▶ [WHAT IS BEING ASKED] Take from the data every line in which the word "mindig" is found.

Page images and extracted text:
· · · · · · ·

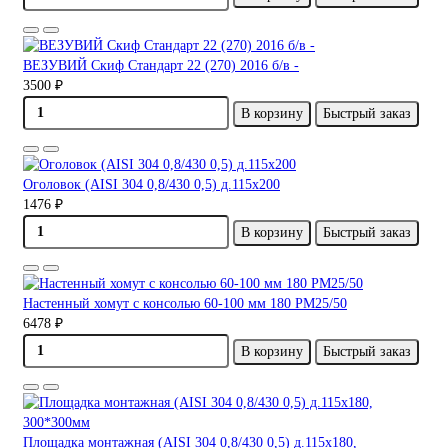
ВЕЗУВИЙ Скиф Стандарт 22 (270) 2016 б/в -
3500 ₽
В корзину
Быстрый заказ
Оголовок (AISI 304 0,8/430 0,5) д.115х200
1476 ₽
В корзину
Быстрый заказ
Настенный хомут с консолью 60-100 мм 180 PM25/50
6478 ₽
В корзину
Быстрый заказ
Площадка монтажная (AISI 304 0,8/430 0,5) д.115х180,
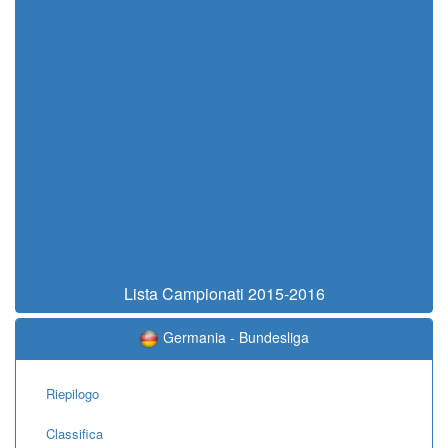
Lista Campionati 2015-2016
Germania - Bundesliga
Riepilogo
Classifica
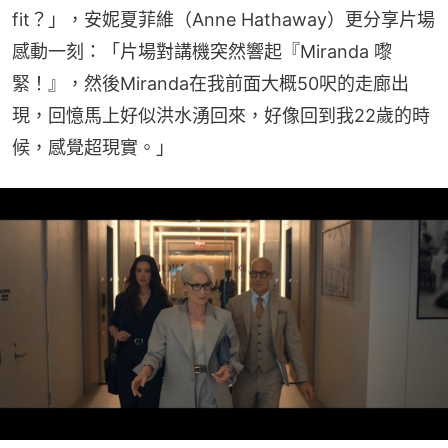
fit？」，安妮夏菲維（Anne Hathaway）更分享片場
感動一刻：「片場對講機突然響起『Miranda 嚟
緊！』，然後Miranda在我前面大概50呎的走廊出
現，回憶馬上好似洪水湧回來，好像回到我22歲的時
候，感覺超現實。」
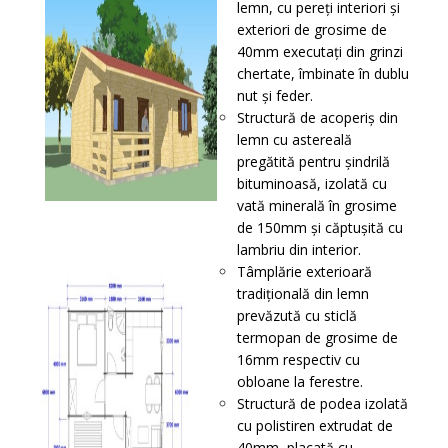
lemn, cu pereţi interiori și
exteriori de grosime de
40mm executați din grinzi
chertate, îmbinate în dublu
nut și feder.
Structură de acoperiş din
lemn cu astereală
pregătită pentru șindrilă
bituminoasă, izolată cu
vată minerală în grosime
de 150mm și căptușită cu
lambriu din interior.
Tâmplărie exterioară
tradițională din lemn
prevăzută cu sticlă
termopan de grosime de
16mm respectiv cu
obloane la ferestre.
Structură de podea izolată
cu polistiren extrudat de
40mm, placată cu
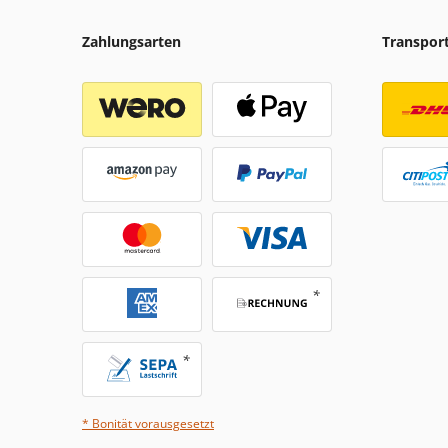
Zahlungsarten
Transpor
* Bonität vorausgesetzt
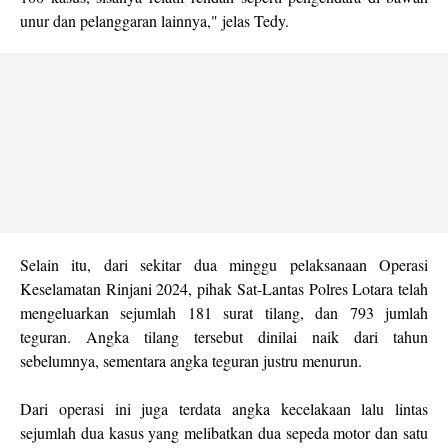
unur dan pelanggaran lainnya," jelas Tedy.
Selain itu, dari sekitar dua minggu pelaksanaan Operasi
Keselamatan Rinjani 2024, pihak Sat-Lantas Polres Lotara telah
mengeluarkan sejumlah 181 surat tilang, dan 793 jumlah
teguran. Angka tilang tersebut dinilai naik dari tahun
sebelumnya, sementara angka teguran justru menurun.
Dari operasi ini juga terdata angka kecelakaan lalu lintas
sejumlah dua kasus yang melibatkan dua sepeda motor dan satu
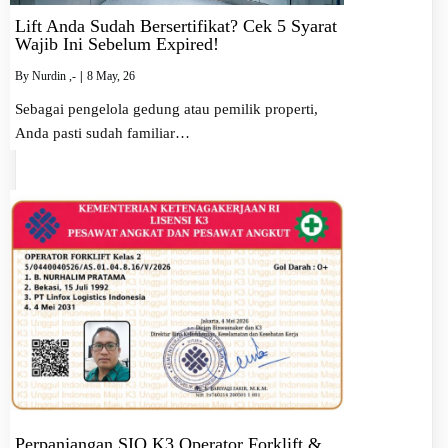
Lift Anda Sudah Bersertifikat? Cek 5 Syarat
Wajib Ini Sebelum Expired!
By
Nurdin ,-
|
8
May, 26
Sebagai pengelola gedung atau pemilik properti,
Anda pasti sudah familiar…
Perpanjangan SIO K3 Operator Forklift &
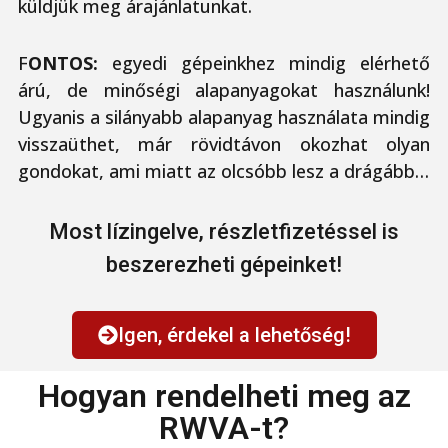
küldjük meg árajánlatunkat.
F
ONTOS:
egyedi gépeinkhez mindig elérhető
árú, de minőségi alapanyagokat használunk!
Ugyanis a silányabb alapanyag használata mindig
visszaüthet, már rövidtávon okozhat olyan
gondokat, ami miatt az olcsóbb lesz a drágább…
Most lízingelve, részletfizetéssel is
beszerezheti gépeinket!
Igen, érdekel a lehetőség!
Hogyan rendelheti meg az
RWVA-t?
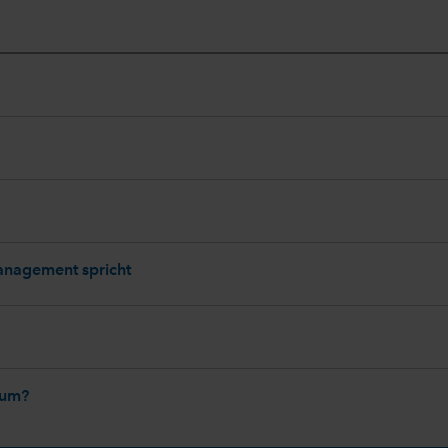
Management spricht
tum?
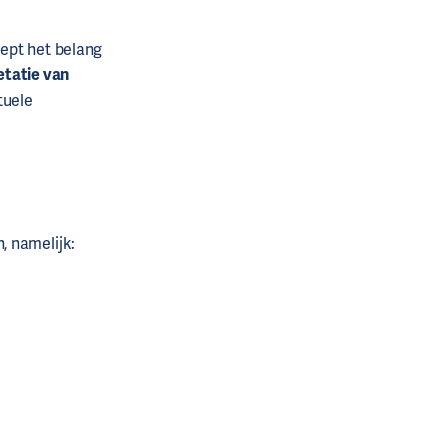
eept het belang
etatie van
tuele
n, namelijk:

· · · · · · ·

▶ [RESPONSE TO THE TASK]
egyedi gépeinkhez mindig elérhető
Ugyanis a silányabb alapanyag használata mindig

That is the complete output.